Primary Reflexes—emerge early in utero where your baby actively prepares for her journey out to meet you and the world. She uses her primary reflexes to be an active partner in her birth and to initiate breastfeeding, if she has the opportunity to fulfill these mastery activities. Early primary reflexes, including those for breastfeeding, ensure infant survival in the first few months of life. Throughout the first year a series of primary reflexes emerge and mature as they provide training ground for many new activities and skills. Doctors often use these initial primary reflexes to assess how well a baby is developing.
Postural Reflexes—impact posture, movement, and stability. These movements are a sign of increased maturity in the central nervous system. Postural reflexes organize your baby for rolling, crawling and creeping for gross motor milestone movements.
Righting Reactions—are controlled primarily by the mid-brain and assist in bringing the head and torso into mutual alignment. Righting reactions underlie organization of vision and hearing.
Equilibrium Responses—are automatic patterns of response for maintaining balance as a result of the shifting of one’s center of gravity. An example is jumping up to catch a ball. The equilibrium responses “appear in concert with the righting reactions and are integrated primarily by the forebrain.” (Bonnie Bainbridge Cohen, 1992). We all depend on equilibrium responses throughout life to adapt to our shifts in the gravitational field – whether playing volleyball or walking on ice.
Integrated Reflexes—support all successful effortless movement. For every reflex there is an opposite reflex; each shadowing and modulating the other. “Once developed and integrated, a reflex movement pattern will become part of one’s voluntary, automatic movement repertoire.” (Bonnie Bainbridge Cohen, 1992)

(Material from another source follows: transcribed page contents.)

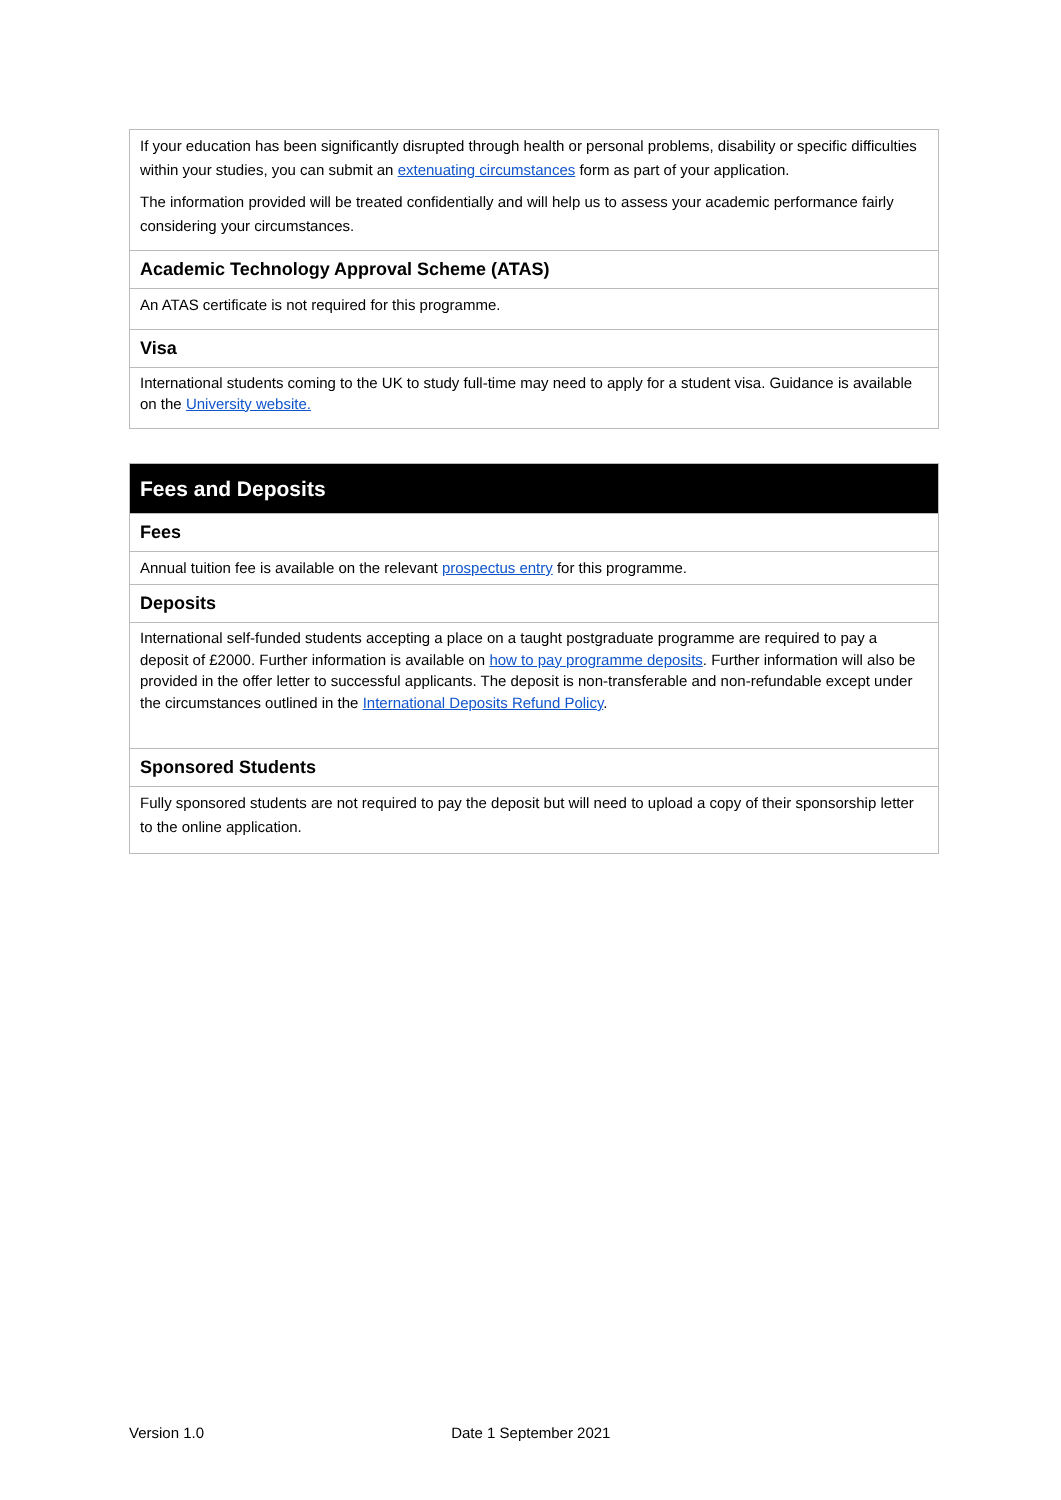| If your education has been significantly disrupted through health or personal problems, disability or specific difficulties within your studies, you can submit an extenuating circumstances form as part of your application. The information provided will be treated confidentially and will help us to assess your academic performance fairly considering your circumstances. |
| Academic Technology Approval Scheme (ATAS) |
| An ATAS certificate is not required for this programme. |
| Visa |
| International students coming to the UK to study full-time may need to apply for a student visa. Guidance is available on the University website. |
| Fees and Deposits |
| Fees |
| Annual tuition fee is available on the relevant prospectus entry for this programme. |
| Deposits |
| International self-funded students accepting a place on a taught postgraduate programme are required to pay a deposit of £2000. Further information is available on how to pay programme deposits . Further information will also be provided in the offer letter to successful applicants. The deposit is non-transferable and non-refundable except under the circumstances outlined in the International Deposits Refund Policy . |
| Sponsored Students |
| Fully sponsored students are not required to pay the deposit but will need to upload a copy of their sponsorship letter to the online application. |
Version 1.0 Date 1 September 2021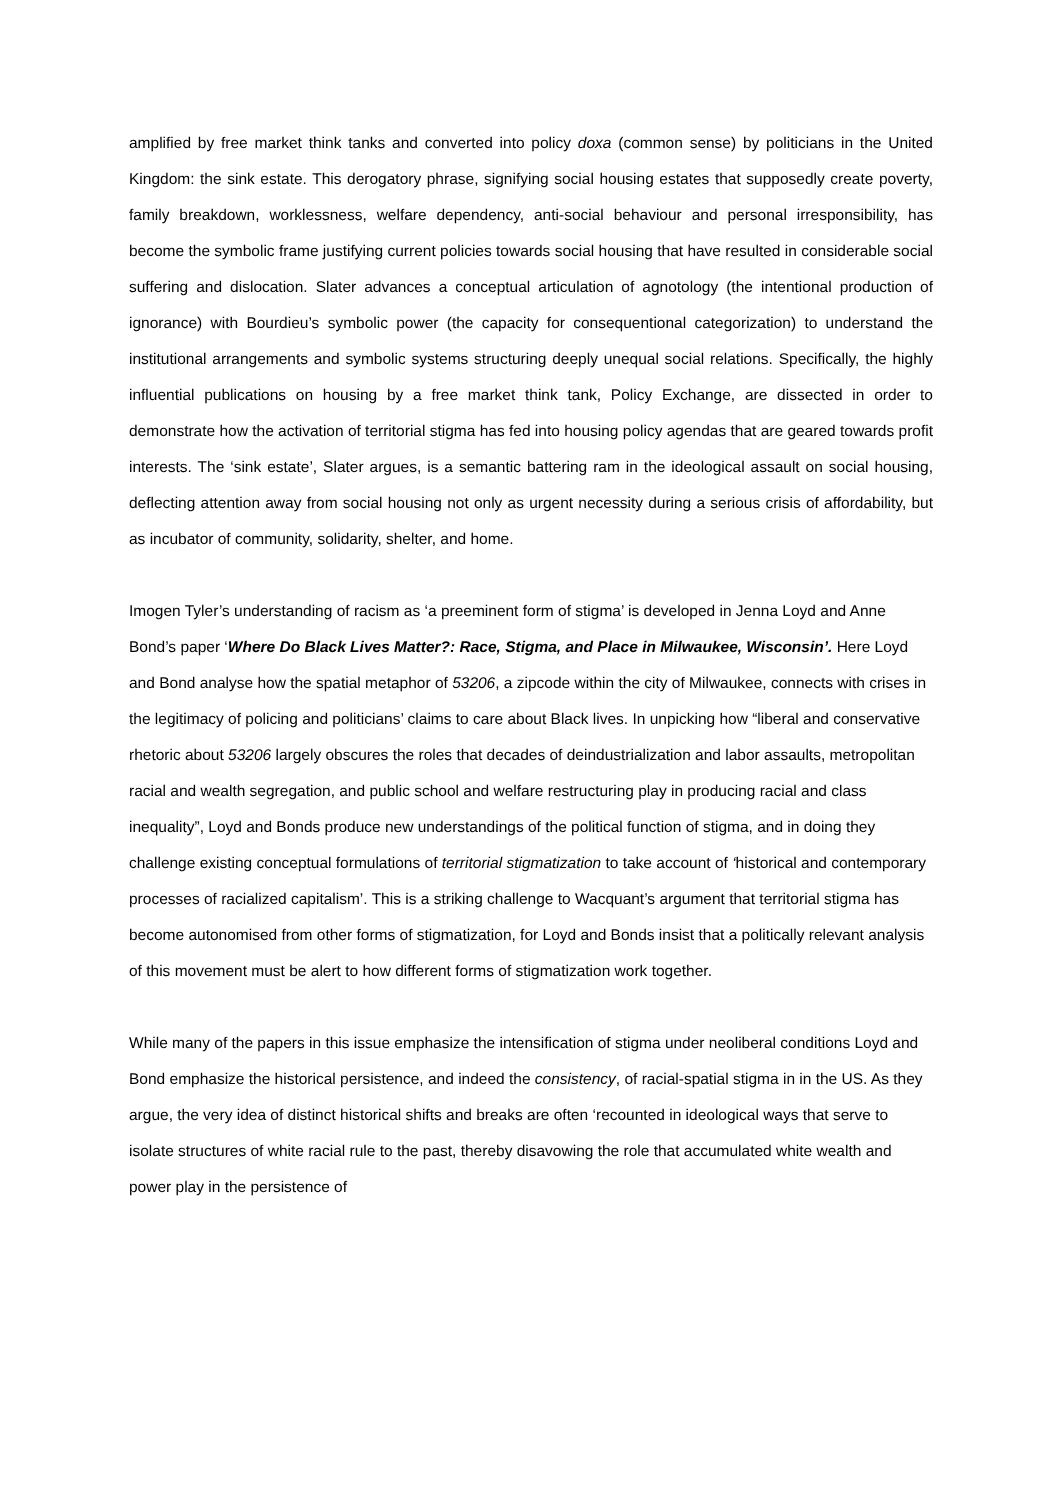amplified by free market think tanks and converted into policy doxa (common sense) by politicians in the United Kingdom: the sink estate. This derogatory phrase, signifying social housing estates that supposedly create poverty, family breakdown, worklessness, welfare dependency, anti-social behaviour and personal irresponsibility, has become the symbolic frame justifying current policies towards social housing that have resulted in considerable social suffering and dislocation. Slater advances a conceptual articulation of agnotology (the intentional production of ignorance) with Bourdieu’s symbolic power (the capacity for consequentional categorization) to understand the institutional arrangements and symbolic systems structuring deeply unequal social relations. Specifically, the highly influential publications on housing by a free market think tank, Policy Exchange, are dissected in order to demonstrate how the activation of territorial stigma has fed into housing policy agendas that are geared towards profit interests. The ‘sink estate’, Slater argues, is a semantic battering ram in the ideological assault on social housing, deflecting attention away from social housing not only as urgent necessity during a serious crisis of affordability, but as incubator of community, solidarity, shelter, and home.
Imogen Tyler’s understanding of racism as ‘a preeminent form of stigma’ is developed in Jenna Loyd and Anne Bond’s paper ‘Where Do Black Lives Matter?: Race, Stigma, and Place in Milwaukee, Wisconsin’. Here Loyd and Bond analyse how the spatial metaphor of 53206, a zipcode within the city of Milwaukee, connects with crises in the legitimacy of policing and politicians’ claims to care about Black lives. In unpicking how “liberal and conservative rhetoric about 53206 largely obscures the roles that decades of deindustrialization and labor assaults, metropolitan racial and wealth segregation, and public school and welfare restructuring play in producing racial and class inequality”, Loyd and Bonds produce new understandings of the political function of stigma, and in doing they challenge existing conceptual formulations of territorial stigmatization to take account of ‘historical and contemporary processes of racialized capitalism’. This is a striking challenge to Wacquant’s argument that territorial stigma has become autonomised from other forms of stigmatization, for Loyd and Bonds insist that a politically relevant analysis of this movement must be alert to how different forms of stigmatization work together.
While many of the papers in this issue emphasize the intensification of stigma under neoliberal conditions Loyd and Bond emphasize the historical persistence, and indeed the consistency, of racial-spatial stigma in in the US. As they argue, the very idea of distinct historical shifts and breaks are often ‘recounted in ideological ways that serve to isolate structures of white racial rule to the past, thereby disavowing the role that accumulated white wealth and power play in the persistence of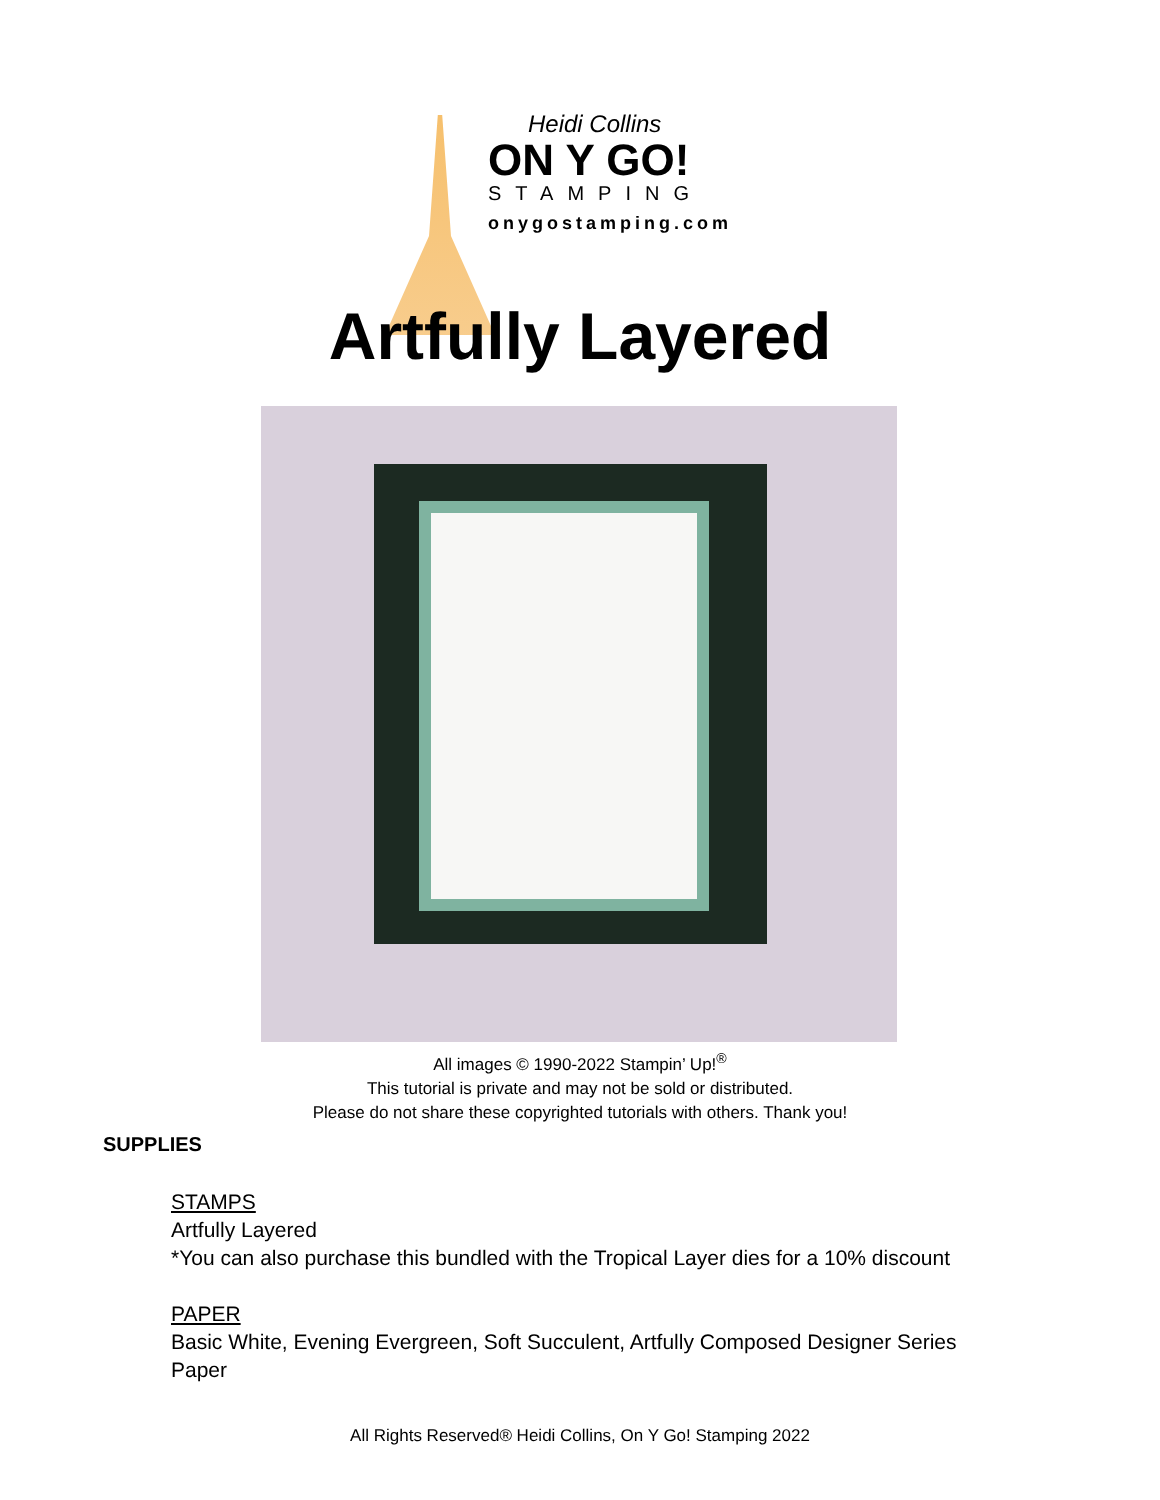Heidi Collins
ON Y GO!
STAMPING
onygostamping.com
Artfully Layered
All images © 1990-2022 Stampin’ Up!<sup>®</sup>
This tutorial is private and may not be sold or distributed.
Please do not share these copyrighted tutorials with others. Thank you!
SUPPLIES
STAMPS
Artfully Layered
*You can also purchase this bundled with the Tropical Layer dies for a 10% discount
PAPER
Basic White, Evening Evergreen, Soft Succulent, Artfully Composed Designer Series
Paper
All Rights Reserved® Heidi Collins, On Y Go! Stamping 2022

Retained or Immature Reflexes —are early reflexes that do not become fully integrated. If early reflexes do not develop properly, then higher righting reactions and equilibrium responses may not fully emerge. Immature past a normal age/stage, retained reflexes are considered pathological in nature and interfere with the ease in learning and often result in immature behavior.
Increasing complexity and choice As children grow through early childhood from toddlerhood to school age, their movements become increasingly complex. When reflexes have matured, children then have many choices about combining movements, and become more adept with both their bodies and their minds. A child’s attention develops. The core foundation of attentional networks which have been organized through reflexes and developmental movement are the basis for cognitive activity -thinking, creating and problem solving.
Survive? — or thrive? Primary reflexes can provide a survival fallback of quick reflex action to organize a person in a situation of extreme conditions. However, when a person is chronically stressed, s/he may habituate the primary reflexes as survival strategies. Because a reflex creates an involuntary response neurologically, over the long term, this limits freedom of response and choice making. Retained and immature reflexes are dysfunctional and get in the way of developing increasing complexity and nuance of response.
Reflex integration therapy The good news is that our brains and neurological systems are malleable throughout life. Playful activities provide both stimulation and freedom to respond in new ways.